Кто-то в моей могиле
Шрифт:
— Дэйзи, ты ведь сможешь достать денег? Я дал Пинате честное слово.
— Смогу.
— А когда? Дело в том, что я сильно тороплюсь. Я должен вернуться обратно в Лос-Анджелес. Меня там кое-кто ждет, а, как ты сама понимаешь, покинуть офис Пинаты до того, как будут уплачены деньги, я не могу.
— Я приеду прямо сейчас.
Дэйзи очень хорошо могла себе представить, как он ждет ее в кабинете этого Пинаты, пленник, а вовсе не свободный человек. Он лишь менял время от времени свои тюрьмы и тюремщиков, как
— Где его контора?
Она услышала его вопрос: «Где все-таки мы находимся?», а затем голос самого Пинаты, неожиданно молодой и приятный, удивительно свежий для старика, растратившего свою жизнь на визиты в тюрьмы. Он внятно объяснил, как к ним проехать.
Отец повторил все это в трубку, и Дэйзи сказала:
— Я знаю это место. Приеду минут через тридцать.
— Ах, Дэйзи, детка, какая ты хорошая девочка, как ты любишь своего папочку.
— Да, да, — пробормотала она устало.
Филдинг положил трубку и повернулся к Пинате, который сидел за столом и писал письмо сыну Джонни. Мальчику исполнилось десять лет, он жил с матерью в Новом Орлеане, и Пината виделся с ним лишь один месяц в году, но регулярно, каждую неделю, посылал ему письма.
Не поднимая головы, Пината спросил:
— Ну что? Она приедет?
— Конечно, приедет. Немедленно. Я же говорил, что так и будет. Верно?
— Я не всегда верю тому, что говорят люди вроде вас.
— Я мог бы обидеться на ваши слова, но не стану. У меня прекрасное настроение.
— Еще бы. После того как вы прикончили бутылку моего виски.
— Я ведь называл вас джентльменом? Разве вы не слышали, как я говорил Дэйзи, что вы джентльмен?
— Ну и что?
— А то, что ни один джентльмен не пожалеет глотка виски для такого же джентльмена, если тот оказался в беде. Это одна из норм цивилизованного общества.
— Неужели?
Пината закончил письмо: «Джонни, будь хорошим мальчиком, не забывай мне писать. Вкладываю пять долларов, чтобы ты купил маме и младшей сестренке подарки к Валентинову дню. С любовью, твой папа».

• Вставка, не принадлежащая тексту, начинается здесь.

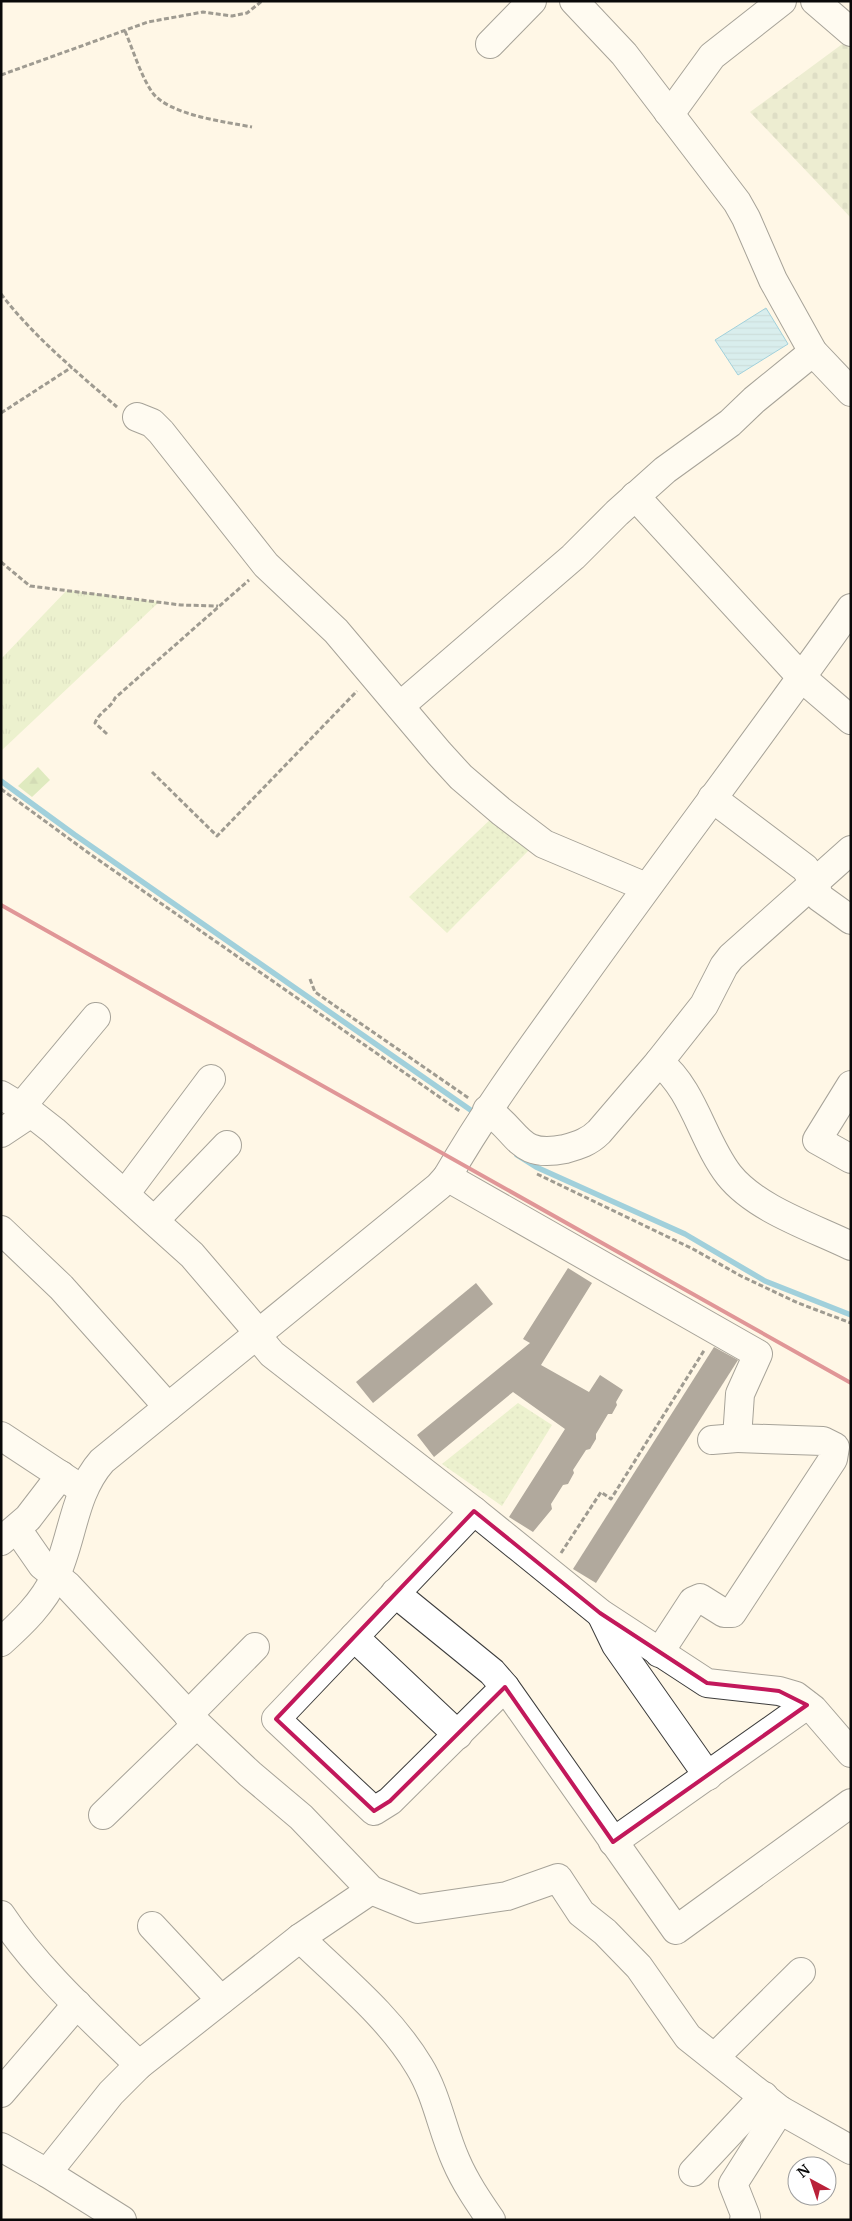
<svg xmlns="http://www.w3.org/2000/svg" width="852" height="2221" viewBox="0 0 852 2221" font-family="Merriweather,serif">
<defs>
<pattern id="grass-tufts" width="24" height="20" patternUnits="userSpaceOnUse" patternTransform="scale(1.25)"><rect width="24" height="20" fill="#d4e8b1"/><path d="M3 7l-1-3M5 7V3M7 7l1-3M15 17l-1-3M17 17v-4M19 17l1-3" fill="none" stroke="#b5c697"/></pattern>
<pattern id="forest-firs" width="22" height="20" patternUnits="userSpaceOnUse" patternTransform="scale(1.25)"><rect width="22" height="20" fill="#b9d990"/><path d="M5 1l3.5 6h-7zM16 11l3.5 6h-7z" fill="#9eb97b"/></pattern>
<pattern id="cemetery-stones" width="16" height="16" patternUnits="userSpaceOnUse" patternTransform="scale(1.25)"><rect width="16" height="16" fill="#d7dfb9"/><path d="M2 7V4a2 2 0 0 1 4 0v3zM10 15v-3a2 2 0 0 1 4 0v3z" fill="#b7be9e"/></pattern>
<pattern id="park-dots" width="8" height="8" patternUnits="userSpaceOnUse" patternTransform="scale(1.25)"><rect width="8" height="8" fill="#d4e8b1"/><path d="M2 2h.1M6 6h.1" fill="none" stroke="#b5c697" stroke-width="1.8" stroke-linecap="round"/></pattern>
<pattern id="water-rules" width="6" height="5" patternUnits="userSpaceOnUse" patternTransform="scale(1.25)"><rect width="6" height="5" fill="#aae2f7"/><path d="M0 2.5h6" fill="none" stroke="#91c1d2"/></pattern>
</defs>
<rect width="100%" height="100%" fill="#fff7e6"/>
<path fill="url(#grass-tufts)" d="M67 590 159 602 1 751V659Z"/>
<path fill="url(#forest-firs)" d="M38 767 50 780 32 797 18 786Z"/>
<path fill="url(#cemetery-stones)" d="M845 42 851 46V218L750 112Z"/>
<g fill="url(#park-dots)">
<path d="M495 815 535 844 447 933 409 897Z"/>
<path d="M518 1403 552 1425 502 1506 442 1464Z"/>
</g>
<path fill="url(#water-rules)" stroke="#30a1cf" d="M766 308 788 344 738 375 715 340Z"/>
<g fill="none" stroke-linecap="round" stroke-linejoin="round">
<g stroke="#30a1cf" stroke-width="5.5">
<path d="M1 781 75 835 472 1111"/>
<path d="M517 1155 536 1167 685 1234 765 1281 851 1315"/>
</g>
</g>
<g fill="#524946">
<path d="M568 1268 592 1283 541 1365 589 1392 600 1375 623 1390 616 1402 617 1405 612 1414H608L596 1434V1439L590 1449 586 1450 573 1470 574 1473 568 1484 563 1485 551 1504 552 1509 533 1532 509 1517 565 1429 513 1392 434 1457 417 1435 530 1343 523 1339Z"/>
<path d="M476 1283 493 1304 373 1403 356 1382Z"/>
<path d="M714 1347 738 1360 596 1583 573 1569Z"/>
</g>
<g fill="none" stroke-linecap="round" stroke-linejoin="round">
<defs>
<g id="minor">
<path d="M574 1 624 54 737 202 746 218 773 280 813 352 851 392"/>
<path d="M815 1 851 32"/>
<path d="M490 44 532 1"/>
<path d="M668 112 675 107 712 56 782 1"/>
<path d="M137 417 152 423 161 432 266 565 336 631 439 753 461 777 502 812 544 844 646 887"/>
<path d="M635 496 802 678 851 720"/>
<path d="M400 706 573 557 617 513 665 470 730 423 754 400 813 352"/>
<path d="M712 798 805 868 815 883 819 897 851 920"/>
<path d="M659 1062 704 1005 724 966 731 957 851 850"/>
<path d="M851 1085 817 1140 851 1159"/>
<path d="M1 1095 31 1113 54 1131 192 1255 251 1324 257 1336 272 1354 474 1511 600 1613 707 1683 779 1691 796 1696 813 1709 851 1753"/>
<path d="M21 1107 96 1017"/>
<path d="M487 1110C520 1132 517 1159 565 1149 579 1145 589 1142 599 1132L659 1062C694 1090 702 1140 729 1175 756 1209 812 1227 851 1246"/>
<path d="M1 1133 31 1113"/>
<path d="M447 1177 758 1354 740 1394 737 1438 823 1441 835 1447 833 1459 732 1613H724L700 1598 693 1601 659 1653"/>
<path d="M125 1194 211 1079"/>
<path d="M155 1220 227 1145"/>
<path d="M1 1230 61 1287 168 1407"/>
<path d="M1 1436 83 1490"/>
<path d="M712 1440 737 1438"/>
<path d="M474 1511 276 1719 374 1811 390 1801 505 1687"/>
<path d="M17 1529 42 1565 68 1586 197 1724 250 1774 301 1817 371 1890 418 1909 507 1896 558 1878 581 1913 605 1932 639 1967 688 2037 780 2110 851 2150"/>
<path d="M1 1541 28 1518 61 1475"/>
<path d="M395 1593 492 1672 505 1687 676 1930 851 1803"/>
<path d="M601 1614 616 1645 708 1776"/>
<path d="M354 1637 458 1735"/>
<path d="M1 1642C22 1623 43 1603 55 1577 73 1539 73 1494 102 1461L439 1186 447 1177C486 1109 532 1047 578 983 668 857 762 734 851 608"/>
<path d="M188 1715 255 1647"/>
<path d="M103 1815 197 1724"/>
<path d="M613 1842 807 1705"/>
<path d="M1 1915C38 1971 91 2018 139 2065"/>
<path d="M152 1926 221 2000"/>
<path d="M300 1938C341 1978 389 2016 419 2066 437 2095 442 2130 456 2161 465 2182 478 2201 491 2220"/>
<path d="M715 2057 801 1972"/>
<path d="M1 2093 77 2004"/>
<path d="M1 2147 47 2173 122 2220"/>
<path d="M693 2172 764 2096"/>
<path d="M47 2173 111 2093 139 2065 300 1938 371 1890"/>
<path d="M744 2220 746 2217 733 2184 780 2110"/>
</g>
</defs>
<use href="#minor" stroke="#3c3c3c" stroke-width="30"/>
<g stroke="#2b2b2b" stroke-width="3" stroke-dasharray="5 2.5" stroke-linecap="butt">
<path d="M125 31C133 50 141 76 152 92 168 115 226 122 252 127"/>
<path d="M1 75 148 22 203 12 232 16 247 13 262 1"/>
<path d="M1 294C34 337 77 372 117 407"/>
<path d="M1 413 72 367"/>
<path d="M1 562 30 586 181 605 218 606"/>
<path d="M107 734 95 723C99 712 111 708 115 698L249 580"/>
<path d="M152 772 217 836 357 691"/>
<path d="M1 789 90 854 461 1112"/>
<path d="M310 979 315 992 470 1099"/>
<path d="M537 1174 693 1249 741 1276 798 1303 851 1323"/>
<path d="M561 1553 601 1492 611 1499 705 1349"/>
</g>
<use href="#minor" stroke="#fff" stroke-width="28"/>
<path stroke="#ba2139" stroke-width="4" d="M1 905 851 1383"/>
</g>
<path d="M0 0H852V2221H0ZM474 1511 600 1613 707 1683 779 1691 807 1705 613 1842 505 1687 390 1801 374 1811 276 1719Z" fill="#fff7e6" fill-opacity=".55" fill-rule="evenodd"/>
<path fill="none" stroke="#c2185b" stroke-width="4" stroke-linejoin="round" d="M474 1511 600 1613 707 1683 779 1691 807 1705 613 1842 505 1687 390 1801 374 1811 276 1719Z"/>
<rect width="852" height="2221" fill="none" stroke="#090909" stroke-width="5"/>
<g transform="translate(812 2181) rotate(320)"><circle r="24" fill="#ffffff" stroke="#9d9d9d"/>
<path d="M0-4L9 19L0 12L-9 19Z" fill="#ba2139"/>
<text y="-8" font-size="14" font-weight="bold" text-anchor="middle" fill="#090909">N</text>
</g>
</svg>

Он положил письмо в конверт и заклеил. У него всегда появлялось ощущение боли и одиночества, когда он писал сыну. Джонни был единственным родным человеком, которого он знал. В эти моменты Пинату захлестывала ненависть к окружающему миру. По крайней мере к тому, что было рядом. В данный момент гнев его сосредоточился на Филдинге. Он наклеил марку и сказал:
— Фостер ты обычный тунеядец.
— Я Филдинг, если вы не возражаете.
— Фостер, Филдинг, Смит, все равно тунеядец.
— Мне очень не везло.
— Я думаю, что за каждый грамм своего невезения ты исхитрился свалить по килограмму на других. На миссис Харкер, к примеру.
— Это неправда. Я не доставлял ей никаких
— Ну хватит, — сказал Пината. — Не надо подробностей… Ты меня утомил.

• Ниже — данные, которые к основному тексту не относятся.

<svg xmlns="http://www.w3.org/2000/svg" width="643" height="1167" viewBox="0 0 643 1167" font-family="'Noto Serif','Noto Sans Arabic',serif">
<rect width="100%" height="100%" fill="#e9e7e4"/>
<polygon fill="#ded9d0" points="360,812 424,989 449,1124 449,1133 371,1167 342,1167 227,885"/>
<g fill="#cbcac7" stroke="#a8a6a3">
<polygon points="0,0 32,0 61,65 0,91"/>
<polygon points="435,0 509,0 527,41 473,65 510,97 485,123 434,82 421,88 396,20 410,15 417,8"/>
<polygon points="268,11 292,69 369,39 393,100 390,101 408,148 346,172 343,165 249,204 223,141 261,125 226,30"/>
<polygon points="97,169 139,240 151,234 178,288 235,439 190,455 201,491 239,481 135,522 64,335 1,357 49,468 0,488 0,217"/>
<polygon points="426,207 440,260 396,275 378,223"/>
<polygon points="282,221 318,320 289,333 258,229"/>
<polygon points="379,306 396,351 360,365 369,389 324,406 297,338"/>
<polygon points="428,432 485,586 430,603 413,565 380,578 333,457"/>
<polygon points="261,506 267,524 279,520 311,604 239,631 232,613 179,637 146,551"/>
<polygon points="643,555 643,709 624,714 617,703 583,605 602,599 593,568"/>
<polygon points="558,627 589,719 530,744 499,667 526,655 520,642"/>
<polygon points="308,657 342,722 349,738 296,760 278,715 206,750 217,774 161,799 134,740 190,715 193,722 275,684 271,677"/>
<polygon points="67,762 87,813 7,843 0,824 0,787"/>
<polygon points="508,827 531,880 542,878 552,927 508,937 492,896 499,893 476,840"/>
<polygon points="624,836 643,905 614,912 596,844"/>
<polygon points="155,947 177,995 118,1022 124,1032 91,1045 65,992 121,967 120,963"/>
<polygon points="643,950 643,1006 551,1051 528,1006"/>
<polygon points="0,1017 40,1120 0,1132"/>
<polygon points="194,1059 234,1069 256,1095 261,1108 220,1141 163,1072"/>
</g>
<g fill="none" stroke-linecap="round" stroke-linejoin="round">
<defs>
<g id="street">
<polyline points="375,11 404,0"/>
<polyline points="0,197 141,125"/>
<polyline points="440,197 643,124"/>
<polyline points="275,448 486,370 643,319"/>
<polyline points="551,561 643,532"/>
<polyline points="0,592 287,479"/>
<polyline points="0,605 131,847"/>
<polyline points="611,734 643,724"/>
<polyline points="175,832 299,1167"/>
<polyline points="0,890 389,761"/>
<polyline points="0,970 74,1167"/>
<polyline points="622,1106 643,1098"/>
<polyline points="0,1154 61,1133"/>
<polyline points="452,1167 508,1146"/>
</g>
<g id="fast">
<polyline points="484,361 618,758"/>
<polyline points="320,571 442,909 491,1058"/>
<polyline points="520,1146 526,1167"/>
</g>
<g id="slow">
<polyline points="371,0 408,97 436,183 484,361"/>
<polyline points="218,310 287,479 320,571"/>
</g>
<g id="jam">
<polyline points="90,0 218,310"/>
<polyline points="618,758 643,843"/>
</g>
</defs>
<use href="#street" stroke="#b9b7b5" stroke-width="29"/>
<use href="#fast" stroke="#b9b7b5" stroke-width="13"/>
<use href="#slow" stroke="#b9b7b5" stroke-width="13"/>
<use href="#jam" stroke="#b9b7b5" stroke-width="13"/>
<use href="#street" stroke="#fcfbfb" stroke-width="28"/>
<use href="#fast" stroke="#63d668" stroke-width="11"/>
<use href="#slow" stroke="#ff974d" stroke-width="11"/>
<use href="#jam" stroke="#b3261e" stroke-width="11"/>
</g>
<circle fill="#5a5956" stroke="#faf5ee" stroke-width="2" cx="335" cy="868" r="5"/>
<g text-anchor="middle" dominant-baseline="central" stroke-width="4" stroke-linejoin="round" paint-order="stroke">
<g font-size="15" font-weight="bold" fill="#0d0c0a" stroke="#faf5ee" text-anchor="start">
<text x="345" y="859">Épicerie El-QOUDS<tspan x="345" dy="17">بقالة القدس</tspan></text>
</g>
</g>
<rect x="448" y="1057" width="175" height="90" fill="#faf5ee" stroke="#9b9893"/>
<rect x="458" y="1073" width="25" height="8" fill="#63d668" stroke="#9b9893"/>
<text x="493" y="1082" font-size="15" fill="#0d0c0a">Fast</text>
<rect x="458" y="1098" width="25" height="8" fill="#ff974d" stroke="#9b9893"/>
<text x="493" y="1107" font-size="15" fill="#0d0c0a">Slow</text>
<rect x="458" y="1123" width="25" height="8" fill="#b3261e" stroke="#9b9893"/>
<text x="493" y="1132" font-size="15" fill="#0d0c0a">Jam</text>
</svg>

Губы Филдинга надулись, словно последние слова ужалили его. Он не слишком возражал против того, чтобы его называли «тунеядцем», поскольку в этом была своя правда, но чтобы он мог утомить…
— Если бы я знал, что вы обо мне так думаете, — начал он с достоинством, — я бы не притронулся к вашему виски.
— Ну как же!
— Между прочим, сорт был неважный. В нормальных условиях я бы никогда не опустился до того, чтобы пить такое, но в ситуации стресса…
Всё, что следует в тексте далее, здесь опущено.